Das bedeutet, dass die Praxis per se weniger Patienten innerhalb der Öffnungszeiten hat als andere. Dolmetscher für die Familien mit Migrationshintergrund werden nicht bezahlt. Mütter und Väter kennen oft das deutsche Gesundheitswesen nicht. Steinberg sagte: „Wenn man eine Überweisung ausstellt, wissen die Eltern oft nicht, was das bedeutet.“

Ärzte sind in Hamburg-Billstedt Beschimpfungen und Aggressionen ausgesetzt

Die sogenannten U-Untersuchungen, bei denen in regelmäßigen Abständen die Fortschritte in der Kindesentwicklung dokumentiert und zum Beispiel Impfungen vorgenommen werden, benötigen nahezu die doppelte Zeit. „Was in anderen Stadtteilen wie Barmbek in 20 Minuten geht, braucht in Billstedt 35 Minuten.“

Für Praxen in Billstedt ist es oft schwierig, überhaupt Ärztinnen und Ärzte sowie Medizinische Fachangestellte zu bekommen. Steinberg berichtet von Beschimpfungen und Beleidigungen sowie einem aggressiven Verhalten von Eltern, die ohne Termin kommen. Dabei hat er sogar Verständnis, „denn das ist Verzweiflung, es geht um die Kinder“. Soweit es möglich sei, würden alle behandelt.

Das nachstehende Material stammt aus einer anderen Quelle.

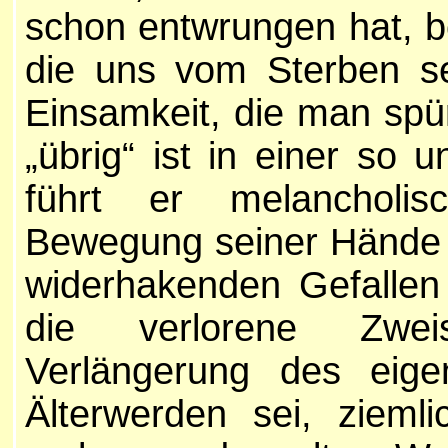
schon entwrungen hat, be
die uns vom Sterben se
Einsamkeit, die man spü
„übrig“ ist in einer so 
führt er melancholis
Bewegung seiner Hände 
widerhakenden Gefallen
die verlorene Zwei
Verlängerung des eig
Älterwerden sei, ziem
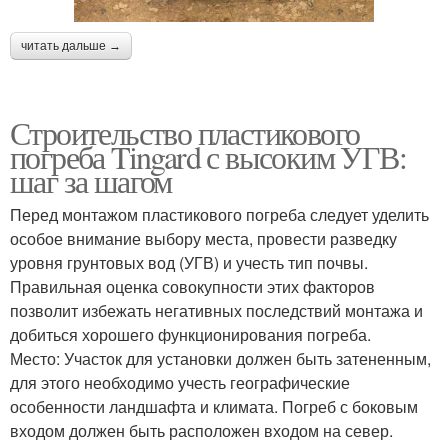
читать дальше →
Строительство пластикового
погреба Tingard с высоким УГВ:
шаг за шагом
Перед монтажом пластикового погреба следует уделить
особое внимание выбору места, провести разведку
уровня грунтовых вод (УГВ) и учесть тип почвы.
Правильная оценка совокупности этих факторов
позволит избежать негативных последствий монтажа и
добиться хорошего функционирования погреба.
Место: Участок для установки должен быть затененным,
для этого необходимо учесть географические
особенности ландшафта и климата. Погреб с боковым
входом должен быть расположен входом на север.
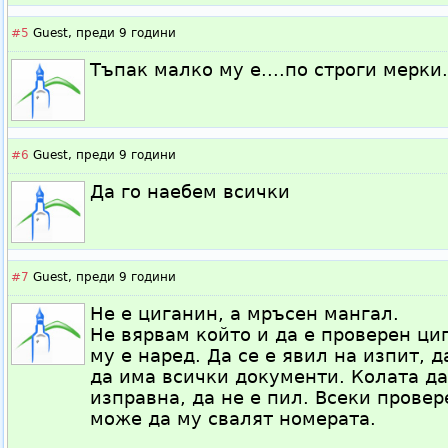
#5
Guest,
преди 9 години
Тъпак малко му е....по строги мерки.
#6
Guest,
преди 9 години
Да го наебем всички
#7
Guest,
преди 9 години
Не е циганин, а мръсен мангал.
Не вярвам който и да е проверен циг
му е наред. Да се е явил на изпит, 
да има всички документи. Колата да
изправна, да не е пил. Всеки провер
може да му свалят номерата.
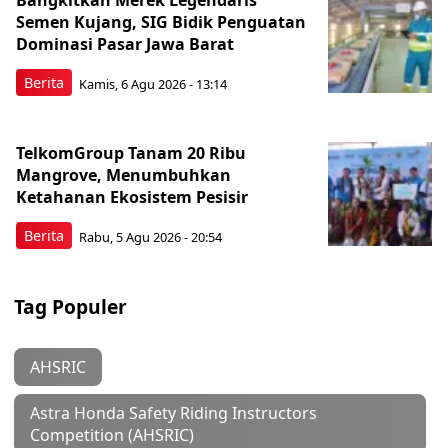
Bangkitkan Merek Legendaris
Semen Kujang, SIG Bidik Penguatan
Dominasi Pasar Jawa Barat
Berita
Kamis, 6 Agu 2026 - 13:14
TelkomGroup Tanam 20 Ribu
Mangrove, Menumbuhkan
Ketahanan Ekosistem Pesisir
Berita
Rabu, 5 Agu 2026 - 20:54
Tag Populer
AHSRIC
Astra Honda Safety Riding Instructors
Competition (AHSRIC)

Kinderärzte: Mehr Geld für „sprechende“ Medizin gefordert

Nach der Zählweise der Kassenärzte gilt Hamburg noch immer als „überversorgt“ mit Kinderärzten. Dabei werden allerdings Tausende Kinder aus dem Umland in der Stadt versorgt. Weil das Budget für alle bislang begrenzt war, wurden zuletzt nur 60 bis 70 Prozent aller Leistungen, die in den Praxen erbracht wurden, überhaupt bezahlt. Selbst wenn dieser Honorardeckel fällt, glaubt Steinberg, sei die Praxis in Billstedt nicht wirtschaftlich zu betreiben. Es müsse eine Bezahlung geben, die besondere regionale Bedingungen berücksichtige.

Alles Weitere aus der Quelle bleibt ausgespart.